• **Requirement**: Copy the result of filtering the entries below for lines that include the string "pentru".

Segment Start: Provided material

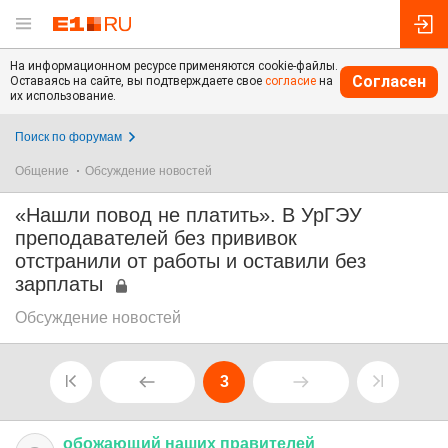
На информационном ресурсе применяются cookie-файлы.
Согласен
Оставаясь на сайте, вы подтверждаете свое
согласие
на
их использование.
Поиск по форумам
Общение
Обсуждение новостей
«Нашли повод не платить». В УрГЭУ
преподавателей без прививок
отстранили от работы и оставили без
зарплаты
Обсуждение новостей
3
обожающий
наших
правителей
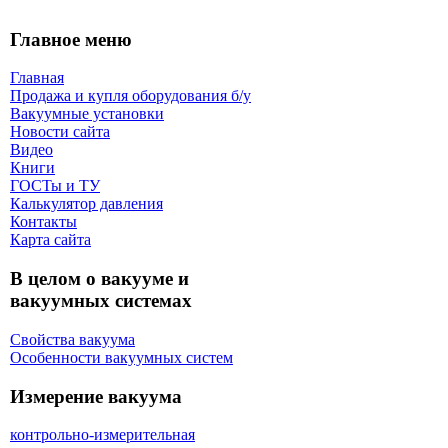
Главное меню
Главная
Продажа и купля оборудования б/y
Вакуумные установки
Новости сайта
Видео
Книги
ГОСТы и ТУ
Калькулятор давления
Контакты
Карта сaйта
В целом о вакууме и
вакуумных системах
Свойства вакуума
Особенности вакуумных систем
Измерение вакуума
контрольно-измерительная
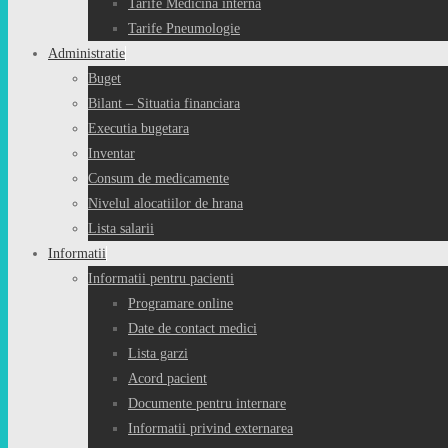
Tarife Medicina interna
Tarife Pneumologie
Administratie
Buget
Bilant – Situatia financiara
Executia bugetara
Inventar
Consum de medicamente
Nivelul alocatiilor de hrana
Lista salarii
Informatii
Informatii pentru pacienti
Programare online
Date de contact medici
Lista garzi
Acord pacient
Documente pentru internare
Informatii privind externarea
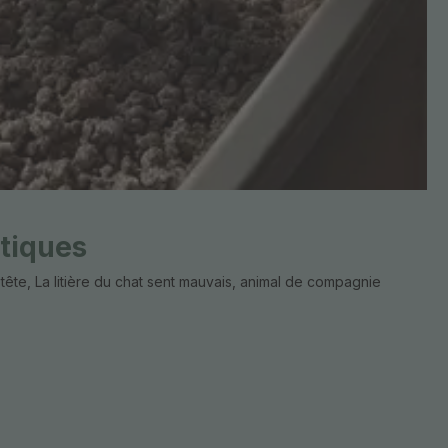
tiques
te, La litière du chat sent mauvais, animal de compagnie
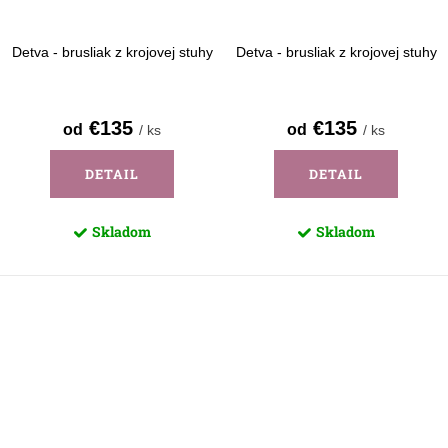
Detva - brusliak z krojovej stuhy
Detva - brusliak z krojovej stuhy
€135
€135
od
od
/ ks
/ ks
DETAIL
DETAIL
Skladom
Skladom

Segment End: Provided material

• **Solution for this task**:
Informatii pentru pacienti
Documente pentru internare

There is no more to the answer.